Many of our customers have proactively reached out to share security best practice stories and what has worked during these challenging times. This allows Palo Alto Networks the unique opportunity to help protect customer endpoints as well as video conferencing and internet traffic, using Cortex XDR and Prisma Access. This 360-degree security view of endpoints and traffic has been key to helping protect our customers against video conferencing threats, while ensuring that companies can continue to collaborate and maintain critical human contact as they rapidly scale a remote workforce.
Video conferencing security tips
We have also increased our security education and awareness efforts to help ensure the safe and secure use of video conferencing technologies. Anyone using video conferencing should review what can be done to protect communications. Here are our top tips for video conferencing security:
- Require passwords: As a meeting host, this is the No. 1 action that you can take to secure your meetings: Make passwords mandatory for all your meetings to protect against uninvited guests and to secure information about the meeting, including meeting name and organiser.
Verify attendees: Be sure to check the attendee list when sending out the meeting invitation, and review the participants list during the call. Remove anyone on the call who is not supposed to be a part of the meeting. For meetings where confidential information is being shared, such as a company all-hands meeting, increase security by requiring participants to authenticate by logging in before they can join the meeting.

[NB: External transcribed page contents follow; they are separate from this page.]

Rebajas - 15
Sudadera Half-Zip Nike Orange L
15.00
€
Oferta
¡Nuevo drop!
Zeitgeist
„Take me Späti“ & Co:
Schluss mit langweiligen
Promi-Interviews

Check meeting links: When you receive a meeting invitation, verify that it’s from a known, trusted sender. Also, check the meeting link before clicking, watching out for malicious links with “.exe,” for example. There’s a steep rise in phishing attempts where malicious links have the names of video conferencing vendors embedded but they take you to phony login sites. By using password-embedded links, you will increase security and reduce war dialing, a technique used to discover or guess the meeting ID.
Patching: Make sure your video conferencing software is patched with the latest vendor-provided updates and have automated upgrades turned on.

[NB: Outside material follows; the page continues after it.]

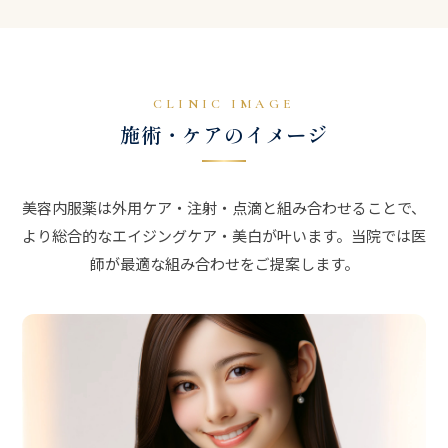
CLINIC IMAGE
施術・ケアのイメージ
美容内服薬は外用ケア・注射・点滴と組み合わせることで、
より総合的なエイジングケア・美白が叶います。当院では医
師が最適な組み合わせをご提案します。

Keep confidentiality: Keep confidential conversations private, and be sure you’re not accidentally sharing anything confidential on your laptop or in your background. Virtual backgrounds have gained popularity for a change of scenery!
Review your security settings: Review and enable appropriate security and privacy settings to prevent threat actors from exploiting known vulnerabilities.
Keep kids secure: As kids are connecting via video conferencing for school and other activities, parents can help them do so securely and teach them how to be safe online. Talk to kids about not chatting with strangers or giving out private and personal information.
Report suspicious activity: Remember to report any suspicious activity to your corporate Information Security and Information Technology teams. If you are using an external video conferencing technology for non-work related calls, reach out to the vendor for the best way to report suspicious activities.
Use tech to protect: At Palo Alto Networks, we use our own technologies to protect employees when they connect via video conferencing, and when they are accessing internal resources. This is happening seamlessly in the background. Cortex XDR monitors the app and protects our endpoints from malware, while Prisma Access protects network connectivity when employees are browsing the internet.
By Niall Browne, SVP and CISO at Palo Alto Networks.